Work request: In which lines of the data does the string "format" appear? Copy every one.

Data excerpts:
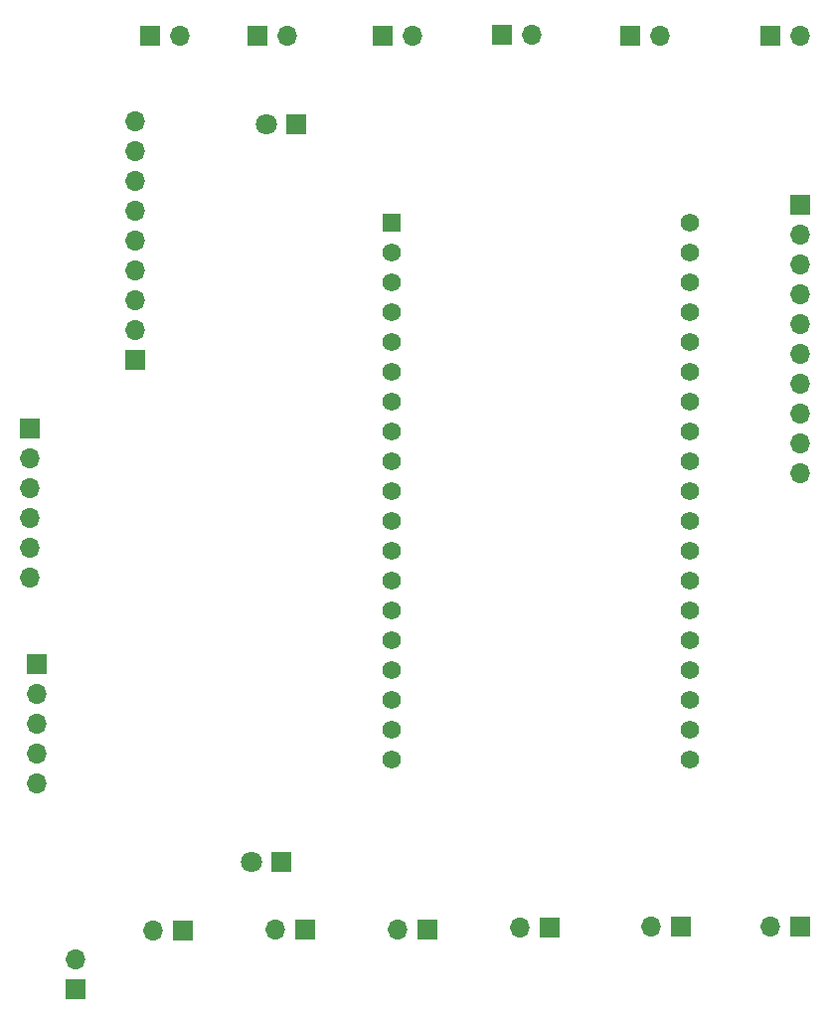
<source format=gbr>
%TF.GenerationSoftware,KiCad,Pcbnew,(6.0.6-0)*%
%TF.CreationDate,2023-02-15T09:52:43-08:00*%
%TF.ProjectId,le2-daq-new,6c65322d-6461-4712-9d6e-65772e6b6963,rev?*%
%TF.SameCoordinates,Original*%
%TF.FileFunction,Soldermask,Bot*%
%TF.FilePolarity,Negative*%
%FSLAX46Y46*%
G04 Gerber Fmt 4.6, Leading zero omitted, Abs format (unit mm)*
G04 Created by KiCad (PCBNEW (6.0.6-0)) date 2023-02-15 09:52:43*
%MOMM*%
%LPD*%
G01*
G04 APERTURE LIST*
%ADD10R,1.700000X1.700000*%
%ADD11O,1.700000X1.700000*%
%ADD12R,1.560000X1.560000*%
%ADD13C,1.560000*%
%ADD14R,1.800000X1.800000*%
%ADD15C,1.800000*%
G04 APERTURE END LIST*
D10*
%TO.C,J17*%
X97085000Y-125735000D03*
D11*
X97085000Y-123195000D03*
%TD*%
D12*
%TO.C,U1*%
X123963000Y-60390000D03*
D13*
X123963000Y-62930000D03*
X123963000Y-65470000D03*
X123963000Y-68010000D03*
X123963000Y-70550000D03*
X123963000Y-73090000D03*
X123963000Y-75630000D03*
X123963000Y-78170000D03*
X123963000Y-80710000D03*
X123963000Y-83250000D03*
X123963000Y-85790000D03*
X123963000Y-88330000D03*
X123963000Y-90870000D03*
X123963000Y-93410000D03*
X123963000Y-95950000D03*
X123963000Y-98490000D03*
X123963000Y-101030000D03*
X123963000Y-103570000D03*
X123963000Y-106110000D03*
X149363000Y-60390000D03*
X149363000Y-62930000D03*
X149363000Y-65470000D03*
X149363000Y-68010000D03*
X149363000Y-70550000D03*
X149363000Y-73090000D03*
X149363000Y-75630000D03*
X149363000Y-78170000D03*
X149363000Y-80710000D03*
X149363000Y-83250000D03*
X149363000Y-85790000D03*
X149363000Y-88330000D03*
X149363000Y-90870000D03*
X149363000Y-93410000D03*
X149363000Y-95950000D03*
X149363000Y-98490000D03*
X149363000Y-101030000D03*
X149363000Y-103570000D03*
X149363000Y-106110000D03*
%TD*%
D10*
%TO.C,J16*%
X106172000Y-120698000D03*
D11*
X103632000Y-120698000D03*
%TD*%
D10*
%TO.C,J15*%
X137414000Y-120444000D03*
D11*
X134874000Y-120444000D03*
%TD*%
D10*
%TO.C,J14*%
X126992000Y-120593000D03*
D11*
X124452000Y-120593000D03*
%TD*%
D10*
%TO.C,J13*%
X158742000Y-120339000D03*
D11*
X156202000Y-120339000D03*
%TD*%
D10*
%TO.C,J12*%
X116578000Y-120593000D03*
D11*
X114038000Y-120593000D03*
%TD*%
D10*
%TO.C,J11*%
X148582000Y-120339000D03*
D11*
X146042000Y-120339000D03*
%TD*%
D10*
%TO.C,J10*%
X156205000Y-44507000D03*
D11*
X158745000Y-44507000D03*
%TD*%
D10*
%TO.C,J9*%
X144267000Y-44507000D03*
D11*
X146807000Y-44507000D03*
%TD*%
%TO.C,J8*%
X125725000Y-44507000D03*
D10*
X123185000Y-44507000D03*
%TD*%
D11*
%TO.C,J7*%
X135893000Y-44402000D03*
D10*
X133353000Y-44402000D03*
%TD*%
%TO.C,J6*%
X112517000Y-44507000D03*
D11*
X115057000Y-44507000D03*
%TD*%
D10*
%TO.C,J5*%
X103373000Y-44507000D03*
D11*
X105913000Y-44507000D03*
%TD*%
D10*
%TO.C,J4*%
X93726000Y-98044000D03*
D11*
X93726000Y-100584000D03*
X93726000Y-103124000D03*
X93726000Y-105664000D03*
X93726000Y-108204000D03*
%TD*%
D10*
%TO.C,J3*%
X93161000Y-77978000D03*
D11*
X93161000Y-80518000D03*
X93161000Y-83058000D03*
X93161000Y-85598000D03*
X93161000Y-88138000D03*
X93161000Y-90678000D03*
%TD*%
D10*
%TO.C,J2*%
X102165000Y-72126000D03*
D11*
X102165000Y-69586000D03*
X102165000Y-67046000D03*
X102165000Y-64506000D03*
X102165000Y-61966000D03*
X102165000Y-59426000D03*
X102165000Y-56886000D03*
X102165000Y-54346000D03*
X102165000Y-51806000D03*
%TD*%
D10*
%TO.C,J1*%
X158820000Y-58933000D03*
D11*
X158820000Y-61473000D03*
X158820000Y-64013000D03*
X158820000Y-66553000D03*
X158820000Y-69093000D03*
X158820000Y-71633000D03*
X158820000Y-74173000D03*
X158820000Y-76713000D03*
X158820000Y-79253000D03*
X158820000Y-81793000D03*
%TD*%
D14*
%TO.C,D1*%
X114554000Y-114856000D03*
D15*
X112014000Y-114856000D03*
%TD*%
D14*
%TO.C,D2*%
X115824000Y-52070000D03*
D15*
X113283988Y-52070006D03*
%TD*%
M02*

</source>
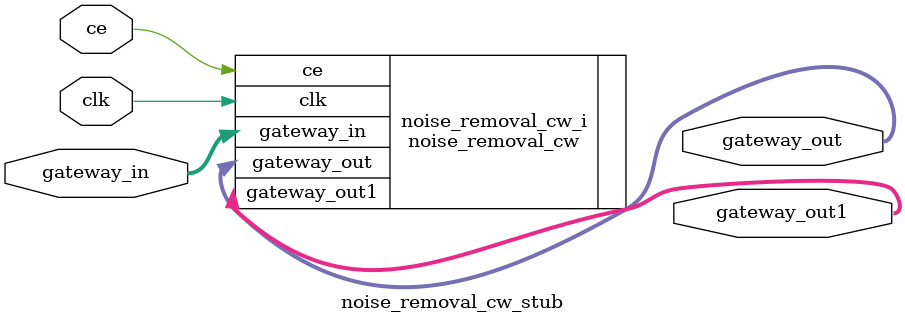
<source format=v>
`timescale 1ns / 1ps


module noise_removal_cw_stub
(
  ce,
  clk,// clock period = 15.0 ns (66.66666666666667 Mhz)
  gateway_in,
  gateway_out,
  gateway_out1
  );

  input  ce;
  input  clk;// clock period = 15.0 ns (66.66666666666667 Mhz)
  input [15:0] gateway_in;
  output [36:0] gateway_out;
  output [15:0] gateway_out1;

noise_removal_cw noise_removal_cw_i (
  .ce(ce),
  .clk(clk),
  .gateway_in(gateway_in),
  .gateway_out(gateway_out),
  .gateway_out1(gateway_out1));

endmodule 

</source>
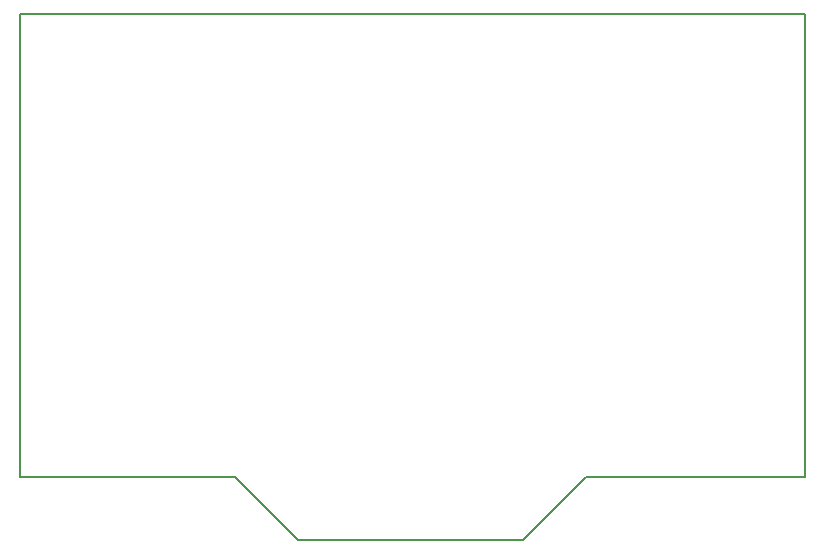
<source format=gm1>
G04*
G04 #@! TF.GenerationSoftware,Altium Limited,Altium Designer,20.0.13 (296)*
G04*
G04 Layer_Color=16711935*
%FSLAX44Y44*%
%MOMM*%
G71*
G01*
G75*
%ADD13C,0.1270*%
D13*
X664210Y0D02*
Y392430D01*
X478790Y0D02*
X664210D01*
X0Y392430D02*
X664210D01*
X0Y0D02*
Y392430D01*
X425450Y-53340D02*
X478790Y0D01*
X234950Y-53340D02*
X425450D01*
X181610Y0D02*
X234950Y-53340D01*
X0Y0D02*
X181610D01*
M02*

</source>
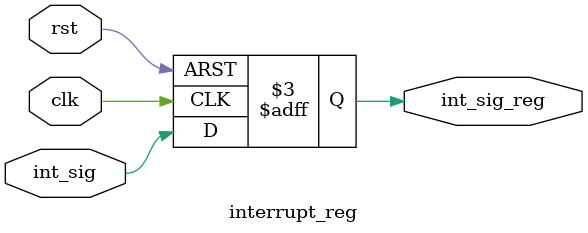
<source format=v>
module interrupt_reg (
    input wire clk,
    input wire rst,
    input wire int_sig,
    output reg int_sig_reg
);
    always @(posedge clk or negedge rst) 
    begin
        if(!rst)
        begin
            int_sig_reg <= 0;
        end
        else
            int_sig_reg <= int_sig;
    end
endmodule
</source>
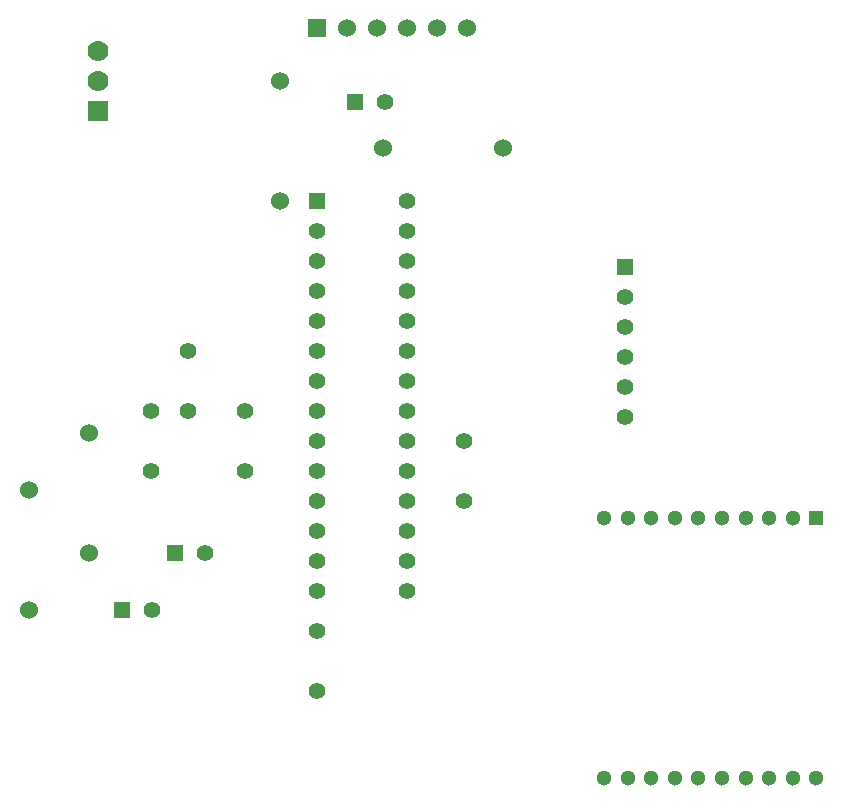
<source format=gtl>
G04 (created by PCBNEW (2013-07-07 BZR 4022)-stable) date 20/11/2014 9:19:33*
%MOIN*%
G04 Gerber Fmt 3.4, Leading zero omitted, Abs format*
%FSLAX34Y34*%
G01*
G70*
G90*
G04 APERTURE LIST*
%ADD10C,0.00590551*%
%ADD11R,0.055X0.055*%
%ADD12C,0.055*%
%ADD13R,0.0511811X0.0511811*%
%ADD14C,0.0511811*%
%ADD15C,0.06*%
%ADD16R,0.06X0.06*%
%ADD17C,0.056*%
%ADD18C,0.07*%
%ADD19R,0.07X0.07*%
G04 APERTURE END LIST*
G54D10*
G54D11*
X70750Y-35250D03*
G54D12*
X70750Y-36250D03*
X70750Y-37250D03*
X70750Y-38250D03*
X70750Y-39250D03*
X70750Y-40250D03*
G54D13*
X77146Y-43638D03*
G54D14*
X77146Y-52300D03*
X76359Y-43638D03*
X76359Y-52300D03*
X75572Y-43638D03*
X75572Y-52300D03*
X74784Y-43638D03*
X74784Y-52300D03*
X73997Y-43638D03*
X73997Y-52300D03*
X73209Y-43638D03*
X73209Y-52300D03*
X72422Y-43638D03*
X72422Y-52300D03*
X71635Y-43638D03*
X71635Y-52300D03*
X70847Y-43638D03*
X70847Y-52300D03*
X70060Y-43638D03*
X70060Y-52300D03*
G54D15*
X59250Y-29050D03*
X59250Y-33050D03*
X66700Y-31300D03*
X62700Y-31300D03*
X50900Y-46700D03*
X50900Y-42700D03*
X52900Y-44800D03*
X52900Y-40800D03*
G54D16*
X60500Y-27300D03*
G54D15*
X61500Y-27300D03*
X62500Y-27300D03*
X63500Y-27300D03*
X64500Y-27300D03*
X65500Y-27300D03*
G54D11*
X54000Y-46700D03*
G54D12*
X55000Y-46700D03*
G54D11*
X55750Y-44800D03*
G54D12*
X56750Y-44800D03*
G54D17*
X58100Y-40050D03*
X58100Y-42050D03*
G54D12*
X60500Y-34050D03*
X60500Y-35050D03*
X60500Y-36050D03*
X60500Y-37050D03*
X60500Y-38050D03*
X60500Y-39050D03*
X60500Y-40050D03*
X60500Y-41050D03*
X60500Y-42050D03*
X60500Y-43050D03*
X60500Y-44050D03*
X60500Y-45050D03*
X60500Y-46050D03*
G54D11*
X60500Y-33050D03*
G54D12*
X63500Y-46050D03*
X63500Y-45050D03*
X63500Y-44050D03*
X63500Y-43050D03*
X63500Y-42050D03*
X63500Y-41050D03*
X63500Y-40050D03*
X63500Y-39050D03*
X63500Y-38050D03*
X63500Y-37050D03*
X63500Y-36050D03*
X63500Y-35050D03*
X63500Y-34050D03*
X63500Y-33050D03*
X54950Y-42050D03*
X54950Y-40050D03*
X56200Y-40050D03*
X56200Y-38050D03*
X60500Y-49400D03*
X60500Y-47400D03*
X65400Y-41050D03*
X65400Y-43050D03*
G54D11*
X61750Y-29750D03*
G54D12*
X62750Y-29750D03*
G54D18*
X53200Y-28050D03*
X53200Y-29050D03*
G54D19*
X53200Y-30050D03*
M02*

</source>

Finished exercise:
<source format=gbr>
G04 Gerber Fmt 4.6, Leading zero omitted, Abs format (unit mm)*
<source format=v>
<source format=gm1>
<source format=v>
<source format=gtl>
G04 Gerber Fmt 3.4, Leading zero omitted, Abs format*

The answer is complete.